Prompt ->
Print every line of the listing below word for word, leaving out the pictures.

Provided records ->

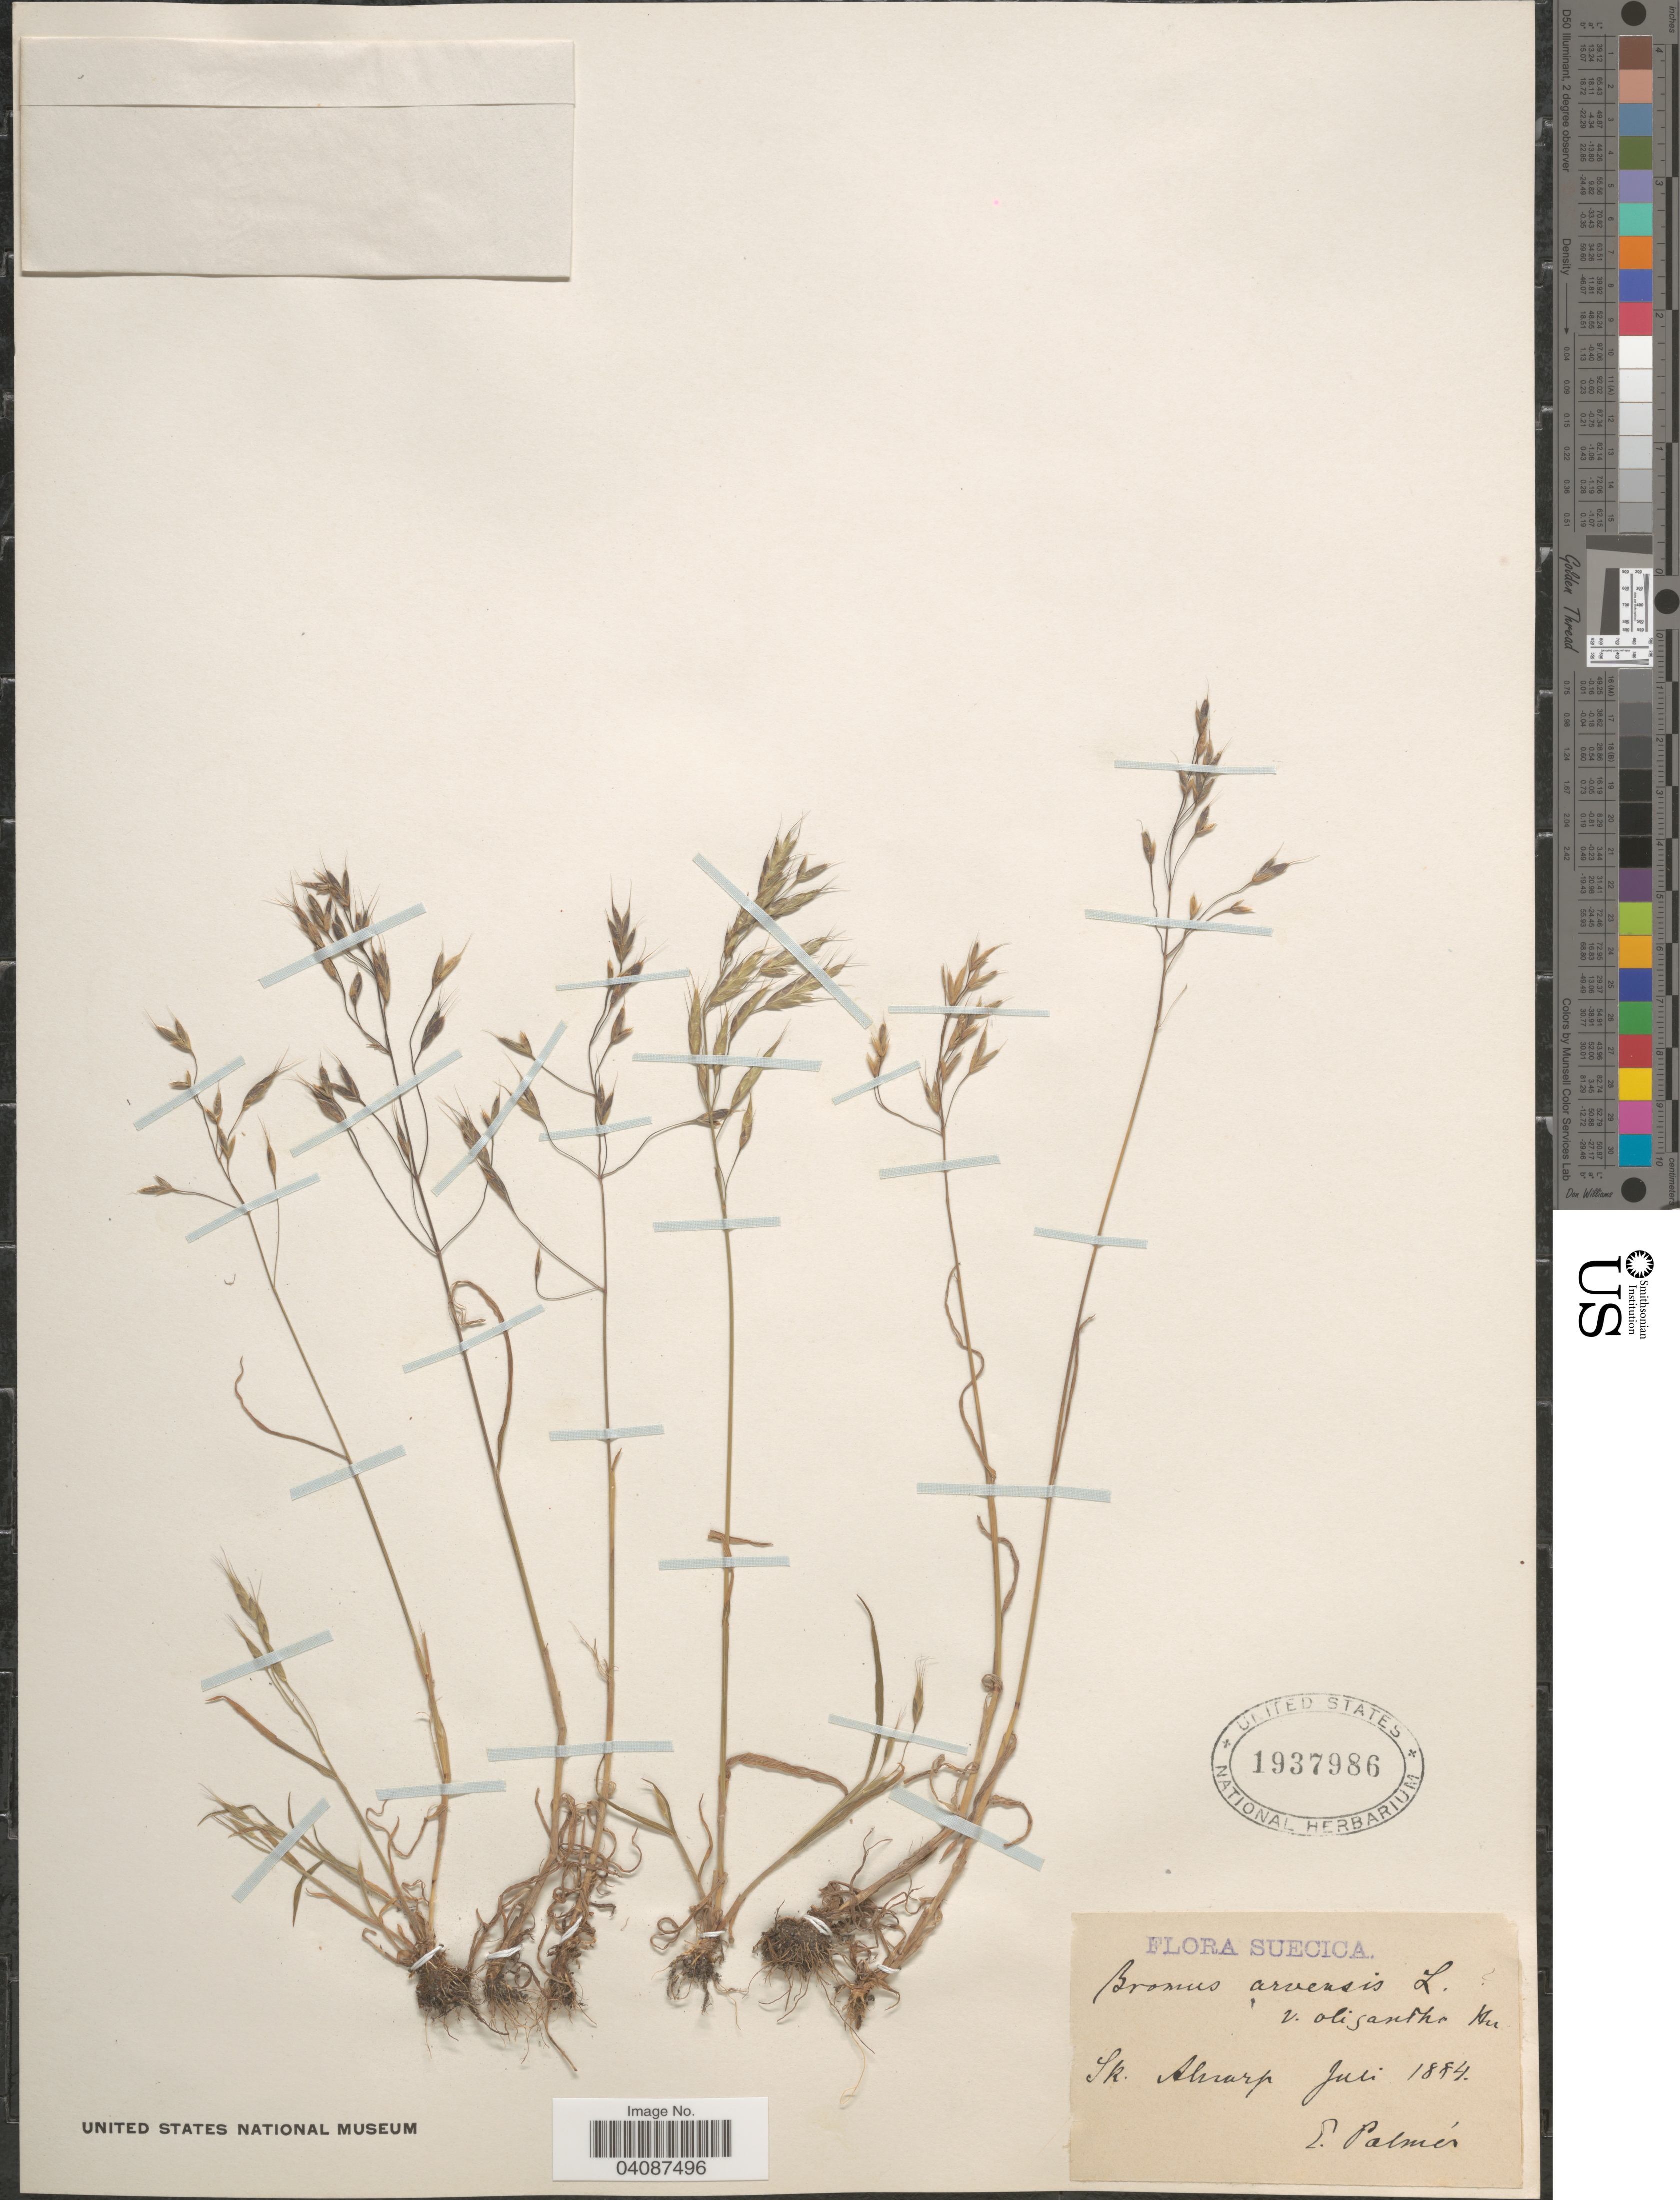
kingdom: Plantae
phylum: Tracheophyta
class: Liliopsida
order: Poales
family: Poaceae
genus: Bromus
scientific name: Bromus arvensis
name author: L.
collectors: E. Palmer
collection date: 1884-07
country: Sweden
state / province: Skåne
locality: Suecica. Sk. Alnarp.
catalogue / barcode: US 1937986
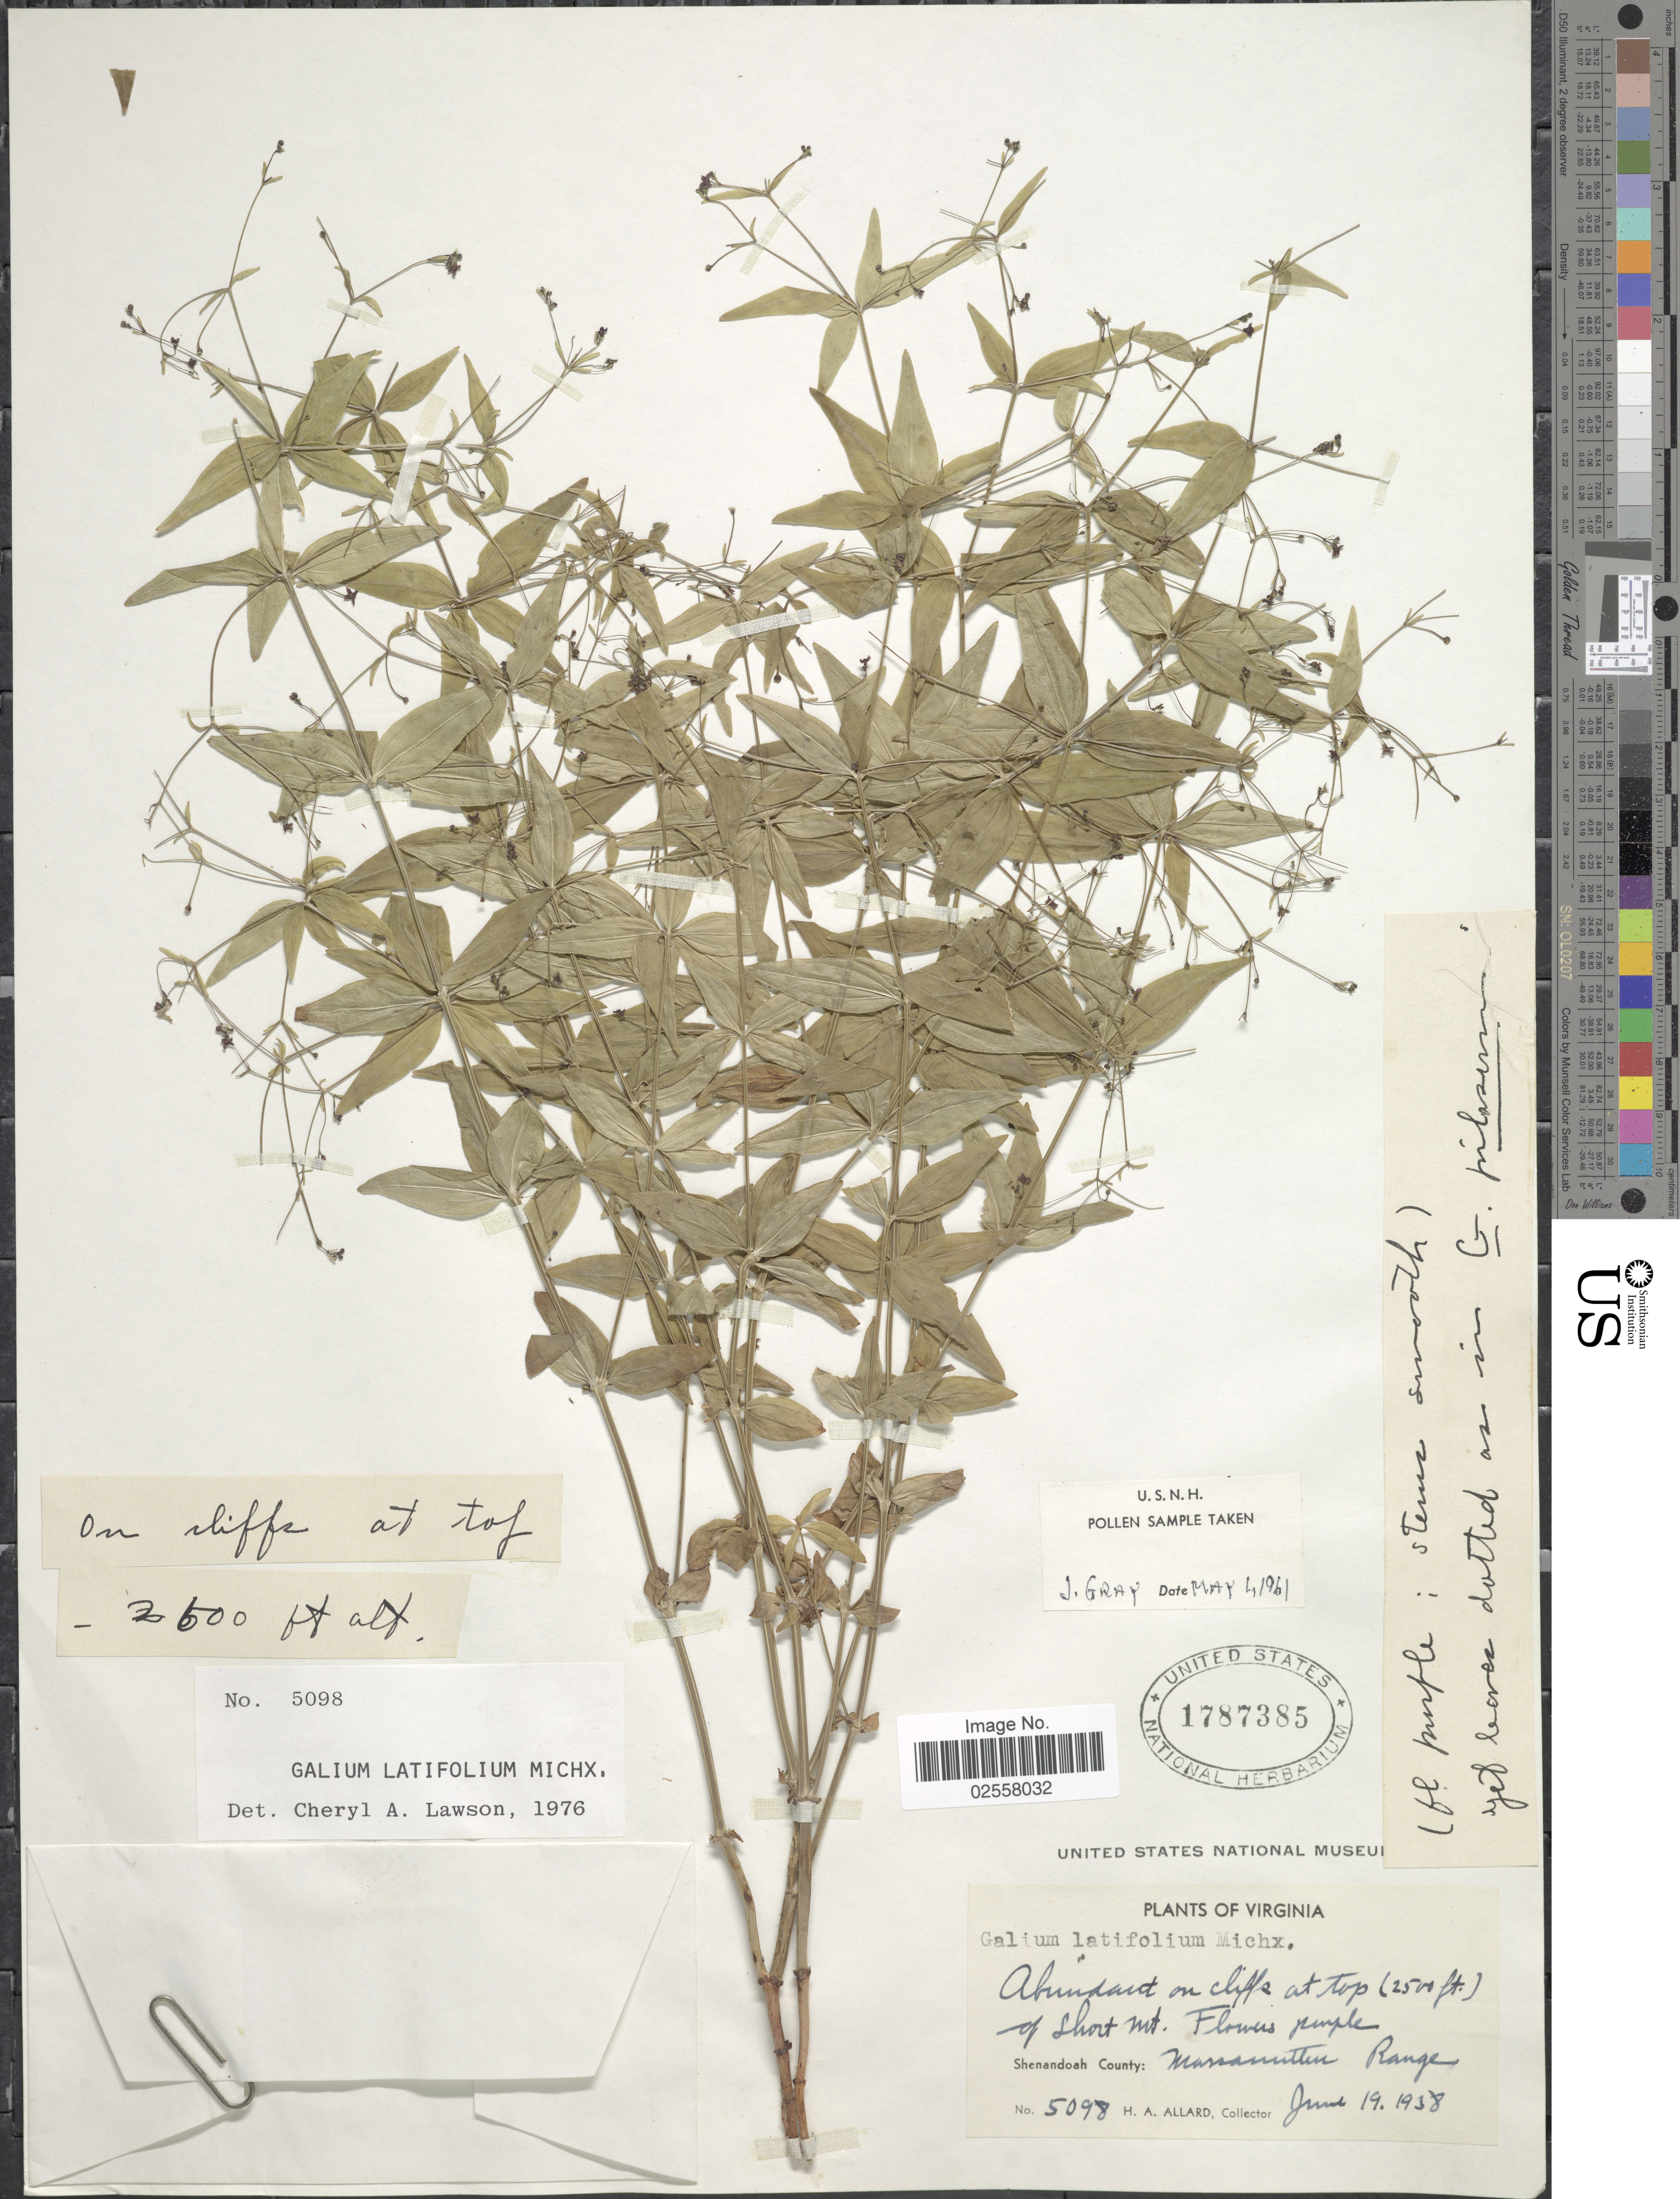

Solution to the problem ->
kingdom: Plantae
phylum: Tracheophyta
class: Liliopsida
order: Poales
family: Poaceae
genus: Bromus
scientific name: Bromus arvensis
name author: L.
collectors: E. Palmer
collection date: 1884-07
country: Sweden
state / province: Skåne
locality: Suecica. Sk. Alnarp.
catalogue / barcode: US 1937986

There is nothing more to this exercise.